■ WHAT YOU WILL DO
a: According to the article about the mosTF brain microscope, how much faster was the new system than a two-photon scope that scans point by point?
b: Continue the article about the mosTF brain microscope, starting right after its last sentence.

The brain’s ability to learn comes from “plasticity,” in which neurons constantly edit and remodel the tiny connections called synapses that they make with other neurons to form circuits. To study plasticity, neuroscientists seek to track it at high resolution across whole cells, but plasticity doesn’t wait for slow microscopes to keep pace, and brain tissue is notorious for scattering light and making images fuzzy. In an open access paper in Scientific Reports, a collaboration of MIT engineers and neuroscientists describes a new microscopy system designed for fast, clear, and frequent imaging of the living brain.

The system, called “multiline orthogonal scanning temporal focusing” (mosTF), works by scanning brain tissue with lines of light in perpendicular directions. As with other live brain imaging systems that rely on “two-photon microscopy,” this scanning light “excites” photon emission from brain cells that have been engineered to fluoresce when stimulated. The new system proved in the team’s tests to be eight times faster than a two-photon scope that goes point by point, and proved to have a four-fold better signal-to-background ratio (a measure of the resulting image clarity) than a two-photon system that just scans in one direction.

“Tracking rapid changes in circuit structure in the context of the living brain remains a challenge,” says co-author Elly Nedivi, the William R. (1964) and Linda R. Young Professor of Neuroscience in The Picower Institute for Learning and Memory and MIT’s departments of Biology and Brain and Cognitive Sciences. “While two-photon microscopy is the only method that allows high-resolution visualization of synapses deep in scattering tissue, such as the brain, the required point-by-point scanning is mechanically slow. The mosTF system significantly reduces scan time without sacrificing resolution.”

Scanning a whole line of a sample is inherently faster than just scanning one point at a time, but it kicks up a lot of scattering. To manage that scattering, some scope systems just discard scattered photons as noise, but then they are lost, says lead author Yi Xue SM ’15, PhD ’19, an assistant professor at the University of California at Davis and a former graduate student in the lab of corresponding author Peter T.C. So, professor of mechanical engineering and biological engineering at MIT. Newer single-line and the mosTF systems produce a stronger signal (thereby resolving smaller and fainter features of stimulated neurons) by algorithmically reassigning scattered photons back to their origin. In a two-dimensional image, that process is better accomplished by using the information produced by a two-dimensional, perpendicular-direction system such as mosTF, than by a one-dimensional, single-direction system, Xue says.

■ GIVEN DATA

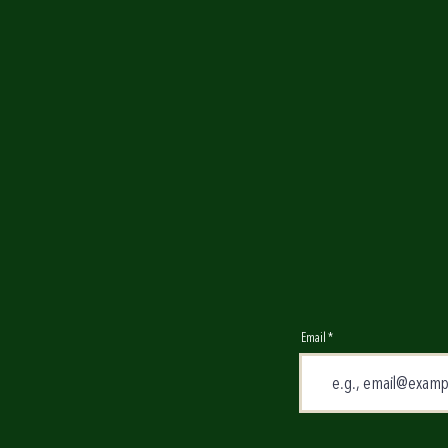
Email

■ RESULTS
a: Eight times faster.

b:
“Our excitation light is a line, rather than a point — more like a light tube than a light bulb — but the reconstruction process can only reassign photons to the excitation line and cannot handle scattering within the line,” Xue explains. “Therefore, scattering correction is only performed along one dimension for a 2D image. To correct scattering in both dimensions, we need to scan the sample and correct scattering along the other dimension as well, resulting in an orthogonal scanning strategy.”

In the study the team tested their system head-to-head against a point-by-point scope (a two-photon laser scanning microscope — TPLSM) and a line-scanning temporal focusing microscope (lineTF). They imaged fluorescent beads through water and through a lipid-infused solution that better simulates the kind of scattering that arises in biological tissue. In the lipid solution, mosTF produced images with a 36-times better signal-to-background ratio than lineTF.

For a more definitive proof, Xue worked with Josiah Boivin in the Nedivi lab to image neurons in the brain of a live, anesthetized mouse, using mosTF. Even in this much more complex environment, where the pulsations of blood vessels and the movement of breathing provide additional confounds, the mosTF scope still achieved a four-fold better signal-to-background ratio. Importantly, it was able to reveal the features where many synapses dwell: the spines that protrude along the vine-like processes, or dendrites, that grow out of the neuron cell body. Monitoring plasticity requires being able to watch those spines grow, shrink, come, and go across the entire cell, Nedivi says.

“Our continued collaboration with the So lab and their expertise with microscope development has enabled in vivo studies that are unapproachable using conventional, out-of-the-box two-photon microscopes,” she adds.

So says he is already planning further improvements to the technology.

“We’re continuing to work toward the goal of developing even more efficient microscopes to look at plasticity even more efficiently,” he says. “The speed of mosTF is still limited by needing to use high-sensitivity, low-noise cameras that are often slow. We are now working on a next-generation system with new type of detectors such as hybrid photomultiplier or avalanche photodiode arrays that are both sensitive and fast.”

In addition to Xue, So, Boivin, and Nedivi, the paper’s other authors are Dushan Wadduwage and Jong Kang Park.

The National Institutes of Health, Hamamatsu Corp., Samsung Advanced Institute of Technology, Singapore-MIT Alliance for Research and Technology Center, Biosystems and Micromechanics, The Picower Institute for Learning and Memory, The JPB Foundation, and The Center for Advanced Imaging at Harvard University provided support for the research.